# Consigne écrite 1
Réécrivez sous forme de tableau Markdown, avec les colonnes « Numéro » et « Ligne », toutes les lignes des blocs de données depuis celle qui contient « red triangle: moved 2 px right » jusqu'à celle qui contient « purple star: rotated », ces deux lignes comprises. Omettez les lignes vides.

# Extrait source

»»

Politique sociale et services publics

Les avancées sont quasi inexistantes. Les 25 ont entériné la création d’un fonds d’ajustement à la globalisation. Ressortie des tiroirs par le président de la Commission européenne, José Manuel Barroso, cette initiative dotée d’un demi-milliard d’euros doit soutenir les travailleurs touchés par les délocalisations. Contrairement à ce qui s’est passé pour la directive services, le non n’a pas débloqué les négociations sur un autre projet controversé : la législation sur le temps de travail, qui oppose toujours Londres, partisan d’une très grande souplesse, à Paris, soucieux de règles précises. La Commission reste très prudente sur les services publics, comme sur leurs modalités de financement (notamment dans les transports), mais ne reprend pas à son compte le projet de directive cadre sur lequel planchent les députés socialistes européens.

Commerce extérieur, concurrence, énergie

Pour la politique commerciale et la concurrence, le double non à la Constitution n’a rien changé. Les institutions européennes, Commission en tête, poursuivent leur action selon les traités existants. En dépit des tensions entre Paris et le commissaire au commerce, le Britannique Peter Mandelson, les 25 restent attachés à la signature d’un accord de libéralisation des échanges dans le cadre de l’Organisation mondiale du commerce. En matière de concurrence, la Commission reste incontournable dans le contrôle des fusions, aides d’Etat et autres cartels. Elle veut parachever la libéralisation des secteurs les plus sensibles (énergie et transport ferroviaire).

««

# Consigne écrite 2
Reproduisez à l'identique le passage de l'extrait sur la politique européenne depuis « Pour la politique » jusqu'à « et transport ferroviaire). » inclus.

# Lignes de l'exercice
»»

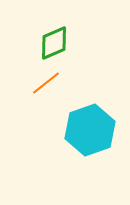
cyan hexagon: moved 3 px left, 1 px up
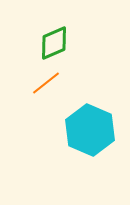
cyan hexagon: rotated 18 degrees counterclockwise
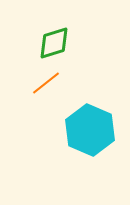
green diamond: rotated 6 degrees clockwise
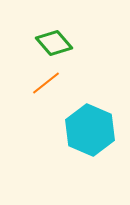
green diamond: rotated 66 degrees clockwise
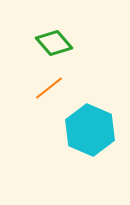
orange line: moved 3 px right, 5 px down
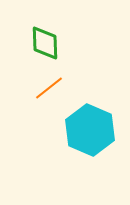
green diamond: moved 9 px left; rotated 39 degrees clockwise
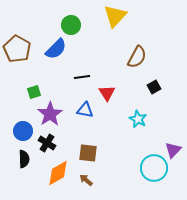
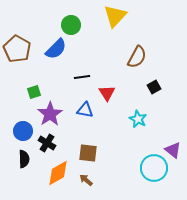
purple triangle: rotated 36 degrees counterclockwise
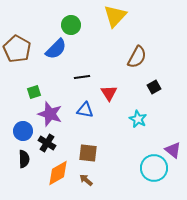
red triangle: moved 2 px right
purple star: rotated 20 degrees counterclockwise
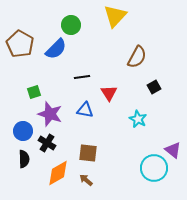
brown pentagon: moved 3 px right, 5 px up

««
»»

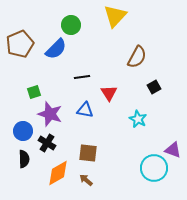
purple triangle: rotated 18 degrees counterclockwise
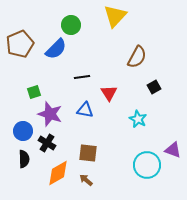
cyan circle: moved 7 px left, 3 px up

««

# Réponse attendue 1
| Numéro | Ligne |
|---|---|
| 1 | red triangle: moved 2 px right |
| 2 | purple star: rotated 20 degrees counterclockwise |

# Réponse attendue 2
Pour la politique commerciale et la concurrence, le double non à la Constitution n’a rien changé. Les institutions européennes, Commission en tête, poursuivent leur action selon les traités existants. En dépit des tensions entre Paris et le commissaire au commerce, le Britannique Peter Mandelson, les 25 restent attachés à la signature d’un accord de libéralisation des échanges dans le cadre de l’Organisation mondiale du commerce. En matière de concurrence, la Commission reste incontournable dans le contrôle des fusions, aides d’Etat et autres cartels. Elle veut parachever la libéralisation des secteurs les plus sensibles (énergie et transport ferroviaire).